I just bought Predictably Irrational. I haven’t read it yet, but I had to buy it because I just read Jeff Atwood’s 9 Ways Marketing Weasels Will Try to Manipulate You on Coding Horror. Jeff relates his post and the nine ways to that book. Jeff says:

In fact, it’s already happening. Witness 10 Irrational Human Behaviors and How to Leverage Them to Improve Web Marketing. Don’t say I didn’t warn you.

What the book talks about, according to these posts, is our craziness as consumers with pricing, supply and demand, and behaviors that don’t really make sense, but happen all the time.

  • There is a cost to free, for example. When a truffle costs 15 cents and a chocolate kiss only 1 cent, 73 percent of us choose the truffle, and only 27 percent the kiss. When the kiss is free and the truffle 14 cents, 69 percent of us choose the kiss.

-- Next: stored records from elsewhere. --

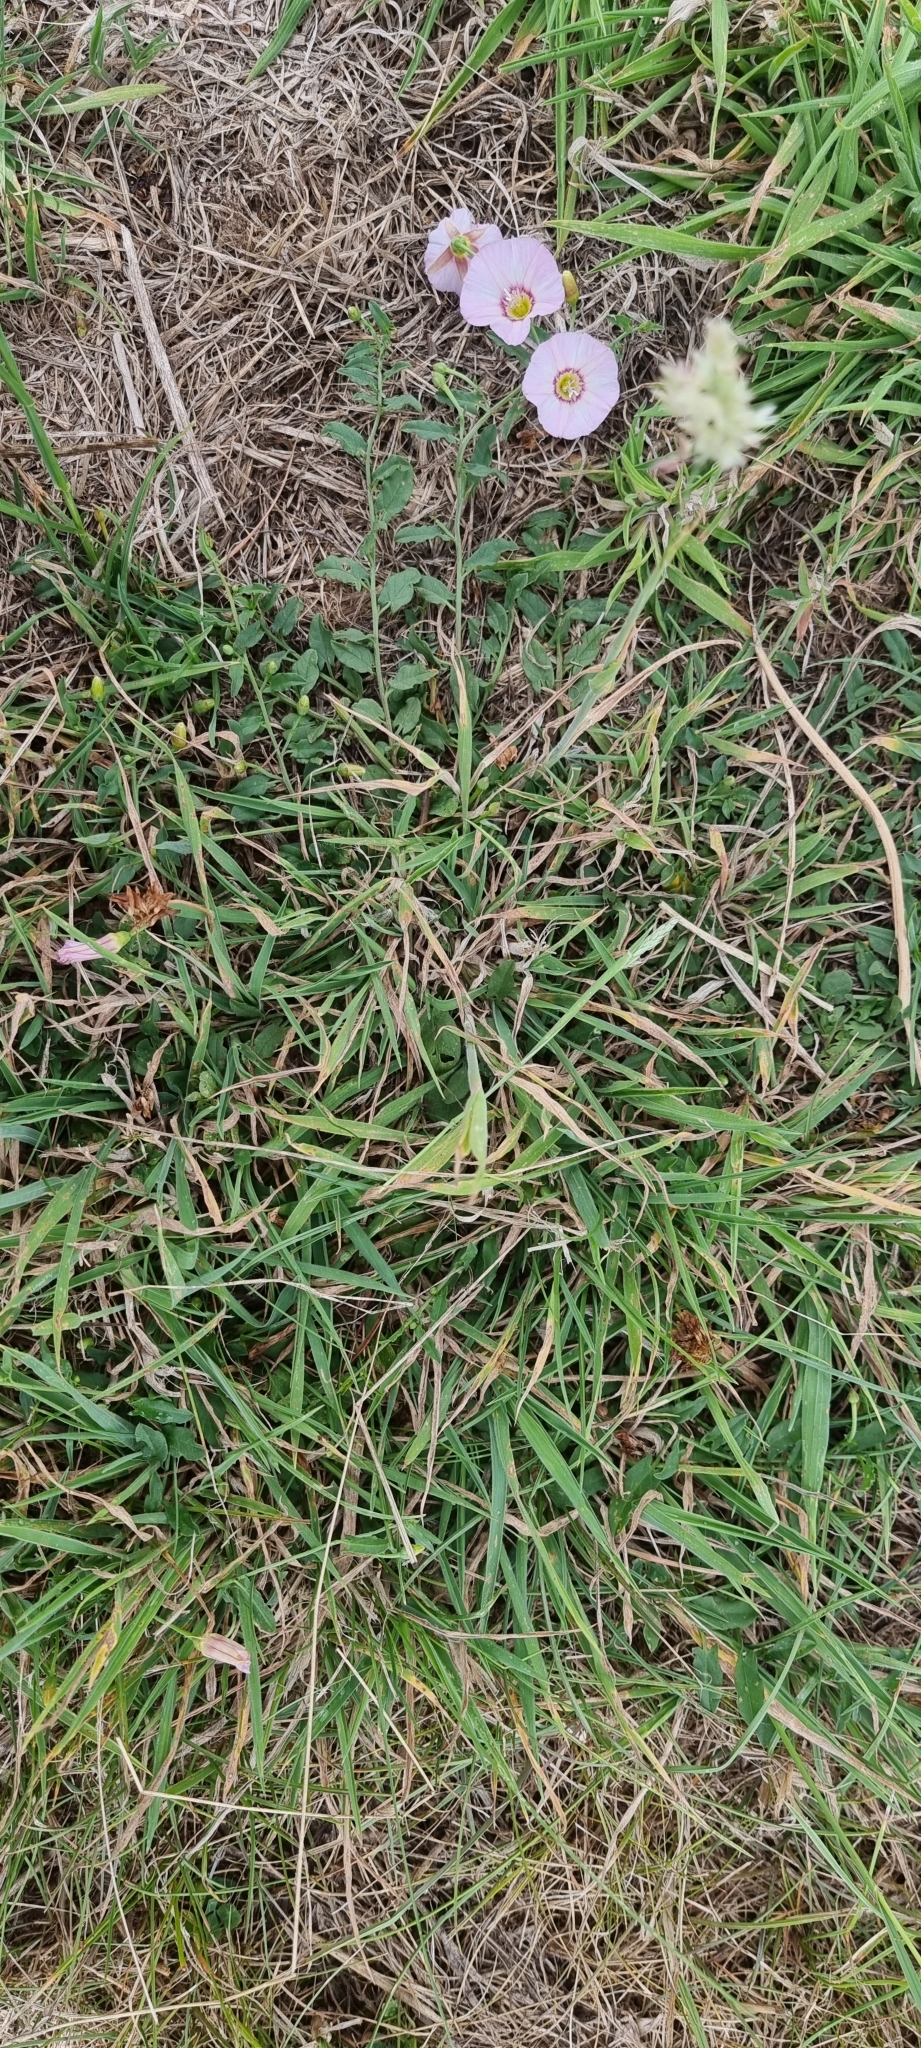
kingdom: Plantae
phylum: Tracheophyta
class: Magnoliopsida
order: Solanales
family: Convolvulaceae
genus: Convolvulus
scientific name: Convolvulus arvensis
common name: Field bindweed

  • Most of us will go out of our way to save $7.00 on a $25 pen, by driving to another store for instance. But almost nobody will drive to a different store to save $7.00 on a $455 suit. Why not? It’s the same $7? (And this one bugs me, because I absolutely know I follow that pattern, and it makes sense to me.).

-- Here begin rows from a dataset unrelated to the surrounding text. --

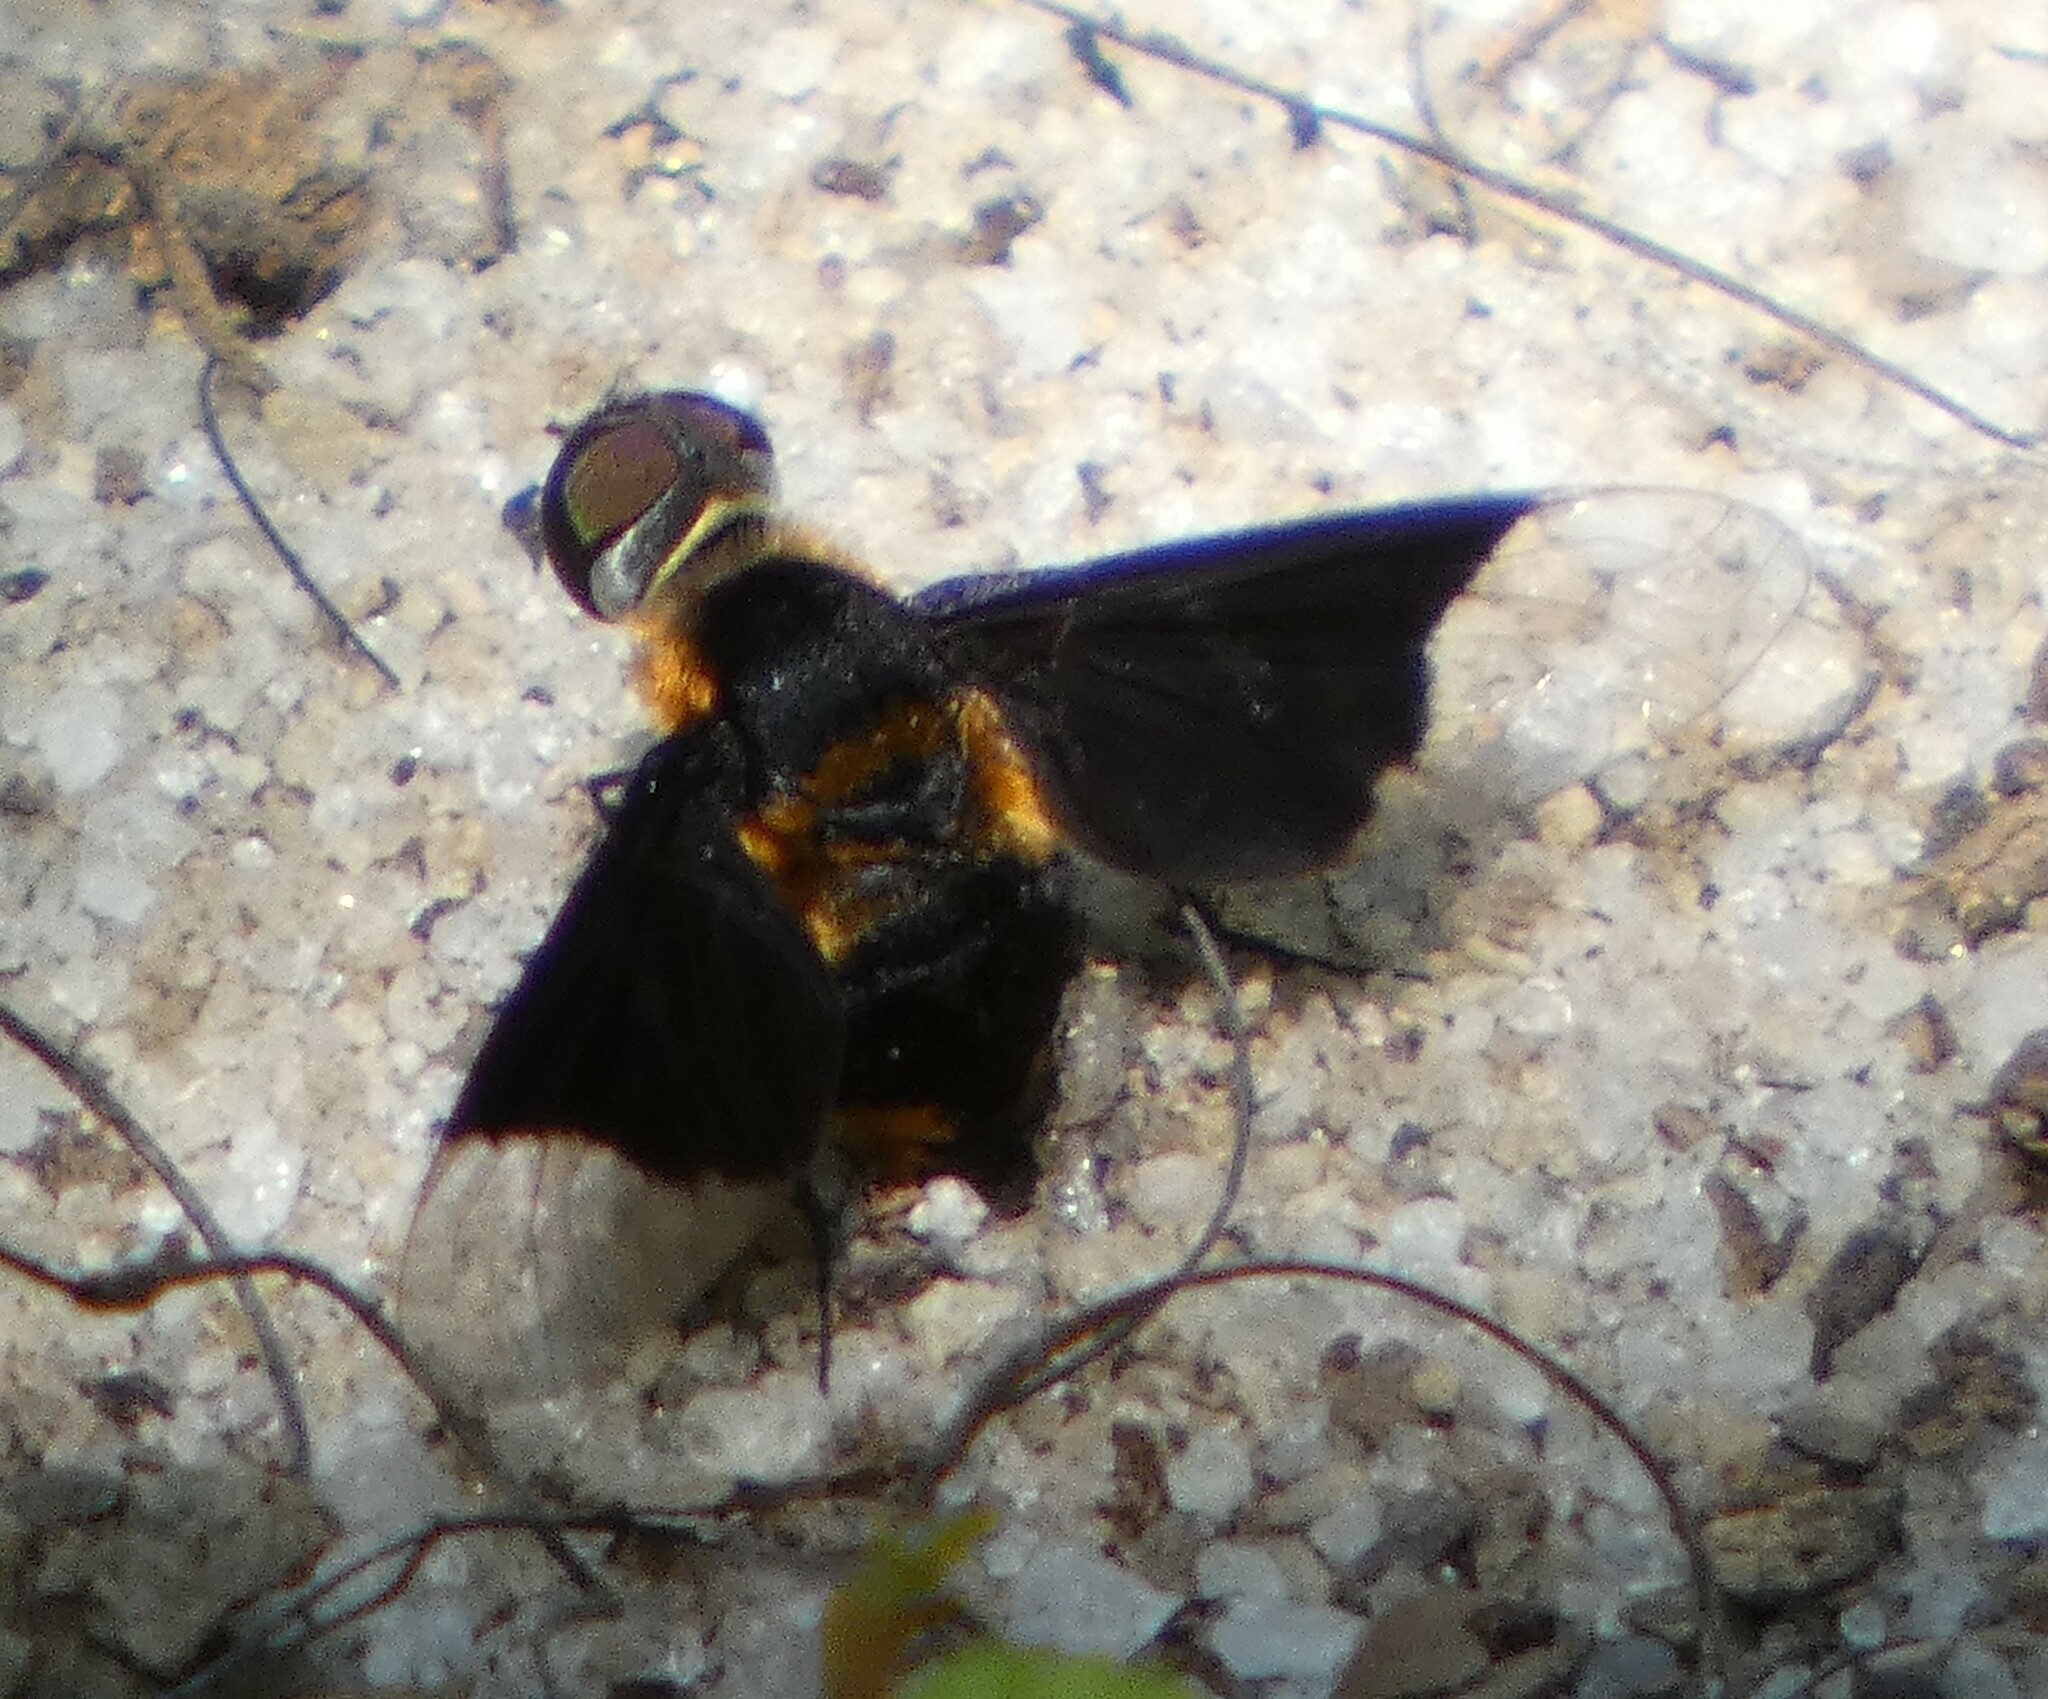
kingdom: Animalia
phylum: Arthropoda
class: Insecta
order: Diptera
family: Bombyliidae
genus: Ins
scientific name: Ins celeris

  • We’re much more likely to do something altruistically, for the public good, than if somebody pays us.
  • We can be manipulated by expectations. Tell us the meal is gourmet, make it expensive, and we’re more likely to think it’s good than if we say it’s cheap but convenient.

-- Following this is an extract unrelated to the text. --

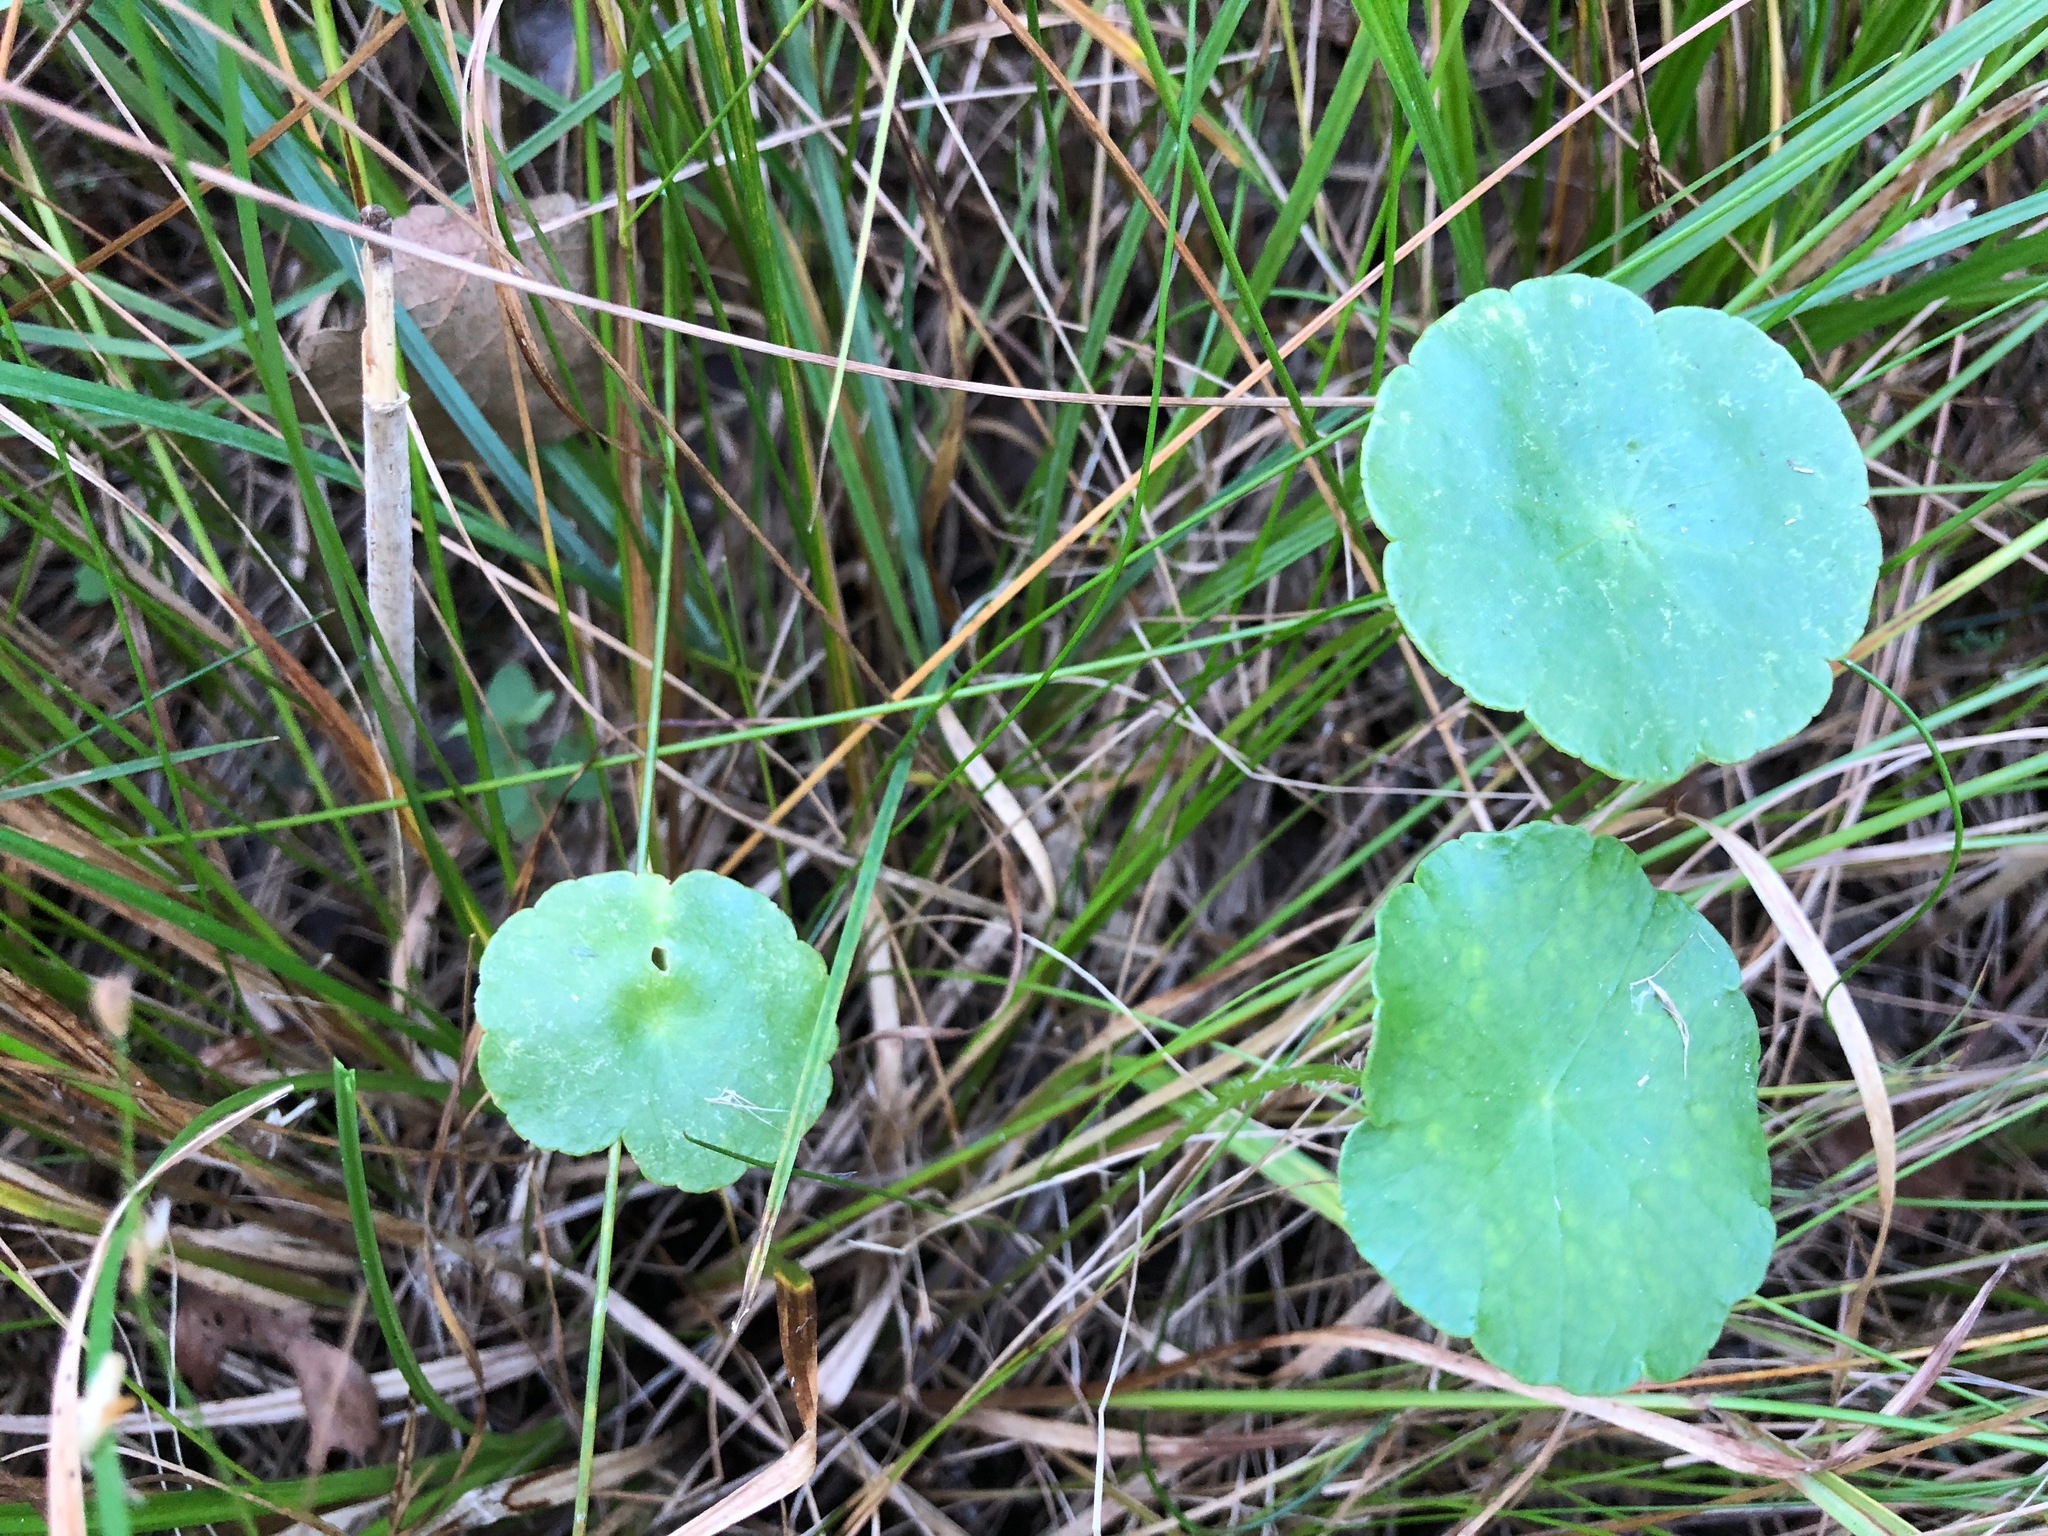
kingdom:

And the conclusion, which makes Jeff Atwood uncomfortable, is the sense of “marketing weasels” manipulating us. Or, the less aggressive sense of it, how marketers can capitalize on consumers’ irrational behavior. I have trouble with all this, because it seems like really good stuff for running a business, but I don’t want to see a weasel when I look in the mirror.